Fine-tuning Stable Diffusion

OctoAI lets you fine-tune Stable Diffusion to customize generated images. Fine-tuning is a process of training a model with additional data for your task. You’ll provide training images of your subject for fine-tuning, and when complete, you can use the fine-tuned model to create new images. There's a few simple steps:

  1. Upload your training images
  2. Run the fine-tuning job
  3. Use the fine-tuned LoRA in your image generation inference requests

We're using the LoRA fine-tuning method, which is an acronym for Low-Rank Adaptation. It's a fast way to fine-tune Stable Diffusion, and usually takes about 5 to 8 minutes. Fine-tuning is supported for Stable Diffusion v1.5.

Fine-tuning is currently in Private Preview and limited to web UI access while we make several improvements to the fine-tuning API. During the Private Preview, fine-tuning is free and won't charge your account. If you're interested in early access, send us a request using our sign-up form. All uploaded images used for fine-tuning must comply with our terms of service.


In the web UI, navigate to the Fine-tune page to get started - any previously tuned models will also be listed here. Click on “Create tune” to continue.

Create fine-tune


Specify the name of your fine-tune, and the trigger word of the subject you're fine-tuning. The trigger word can be used in your inference requests to customize the images with your subject. We recommend using a unique trigger word, such as "sks1", that's unlikely to be associated with a different subject in Stable Diffusion. In this example, we'll fine-tune using images of people wearing a virtual reality headset.

Next, specify the number of steps to train. A good guideline is about 75 to 150 steps per training image. The model can underfit if the numer of training steps is too low, resulting in poor quality. If it's too high, the model can overfit and struggle to represent details that aren't represented in the training images.


Select the subject you want to tune: person, style, animal, or landscape. This will help the tuning process understand which parts of the image are most important. We'll use the Person subject for this example.

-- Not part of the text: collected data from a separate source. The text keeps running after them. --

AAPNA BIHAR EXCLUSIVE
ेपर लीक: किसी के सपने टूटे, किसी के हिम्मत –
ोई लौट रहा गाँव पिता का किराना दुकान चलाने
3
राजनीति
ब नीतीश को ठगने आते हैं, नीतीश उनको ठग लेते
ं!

Interested in different subjects? We'd love to hear your feedback in our Discord community!

Upload images & finalize

Next, upload your images. We recommend using about 12-15 varied images, including different backgrounds, lightings, and distances. Finding a balance between variation and consistency can help improve image generation quality.

Optionally, you can provide captions for each image that describe the custom subject. This can also help improve fine-tuning and the quality of generated images. Make sure to include your trigger word in the caption.

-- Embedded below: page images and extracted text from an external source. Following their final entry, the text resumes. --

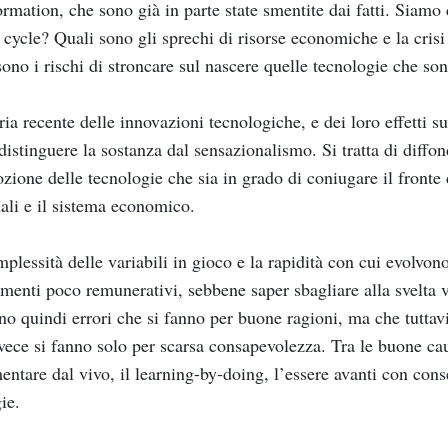
ormation, che sono già in parte state smentite dai fatti. Siamo
 cycle? Quali sono gli sprechi di risorse economiche e la crisi 
sono i rischi di stroncare sul nascere quelle tecnologie che so
ria recente delle innovazioni tecnologiche, e dei loro effetti 
istinguere la sostanza dal sensazionalismo. Si tratta di diff
ozione delle tecnologie che sia in grado di coniugare il fronte 
ali e il sistema economico.
plessità delle variabili in gioco e la rapidità con cui evolvon
imenti poco remunerativi, sebbene saper sbagliare alla svelta v
no quindi errori che si fanno per buone ragioni, ma che tuttavi
vece si fanno solo per scarsa consapevolezza. Tra le buone cau
entare dal vivo, il learning-by-doing, l’essere avanti con conse
ie.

When you're ready, click "Finalize", and the fine-tune job will progress from pending to running before completing.

Generating images

Specify the image prompt and additional fields, then click "Generate" to create your image. Again, be sure to include your trigger word within the prompt:

Fine-tuning tips

We recommend using some amount of variation in your images - including different backgrounds, lightings, and distances. If every image is close-up, the fine-tuned model may be limited to representing that distance. It's also helpful to have some level of consistency among the images to ensure the model learns the intended subject.

Finding the right balance between consistency and variation can require a few iterations, and we encourage you to experiment!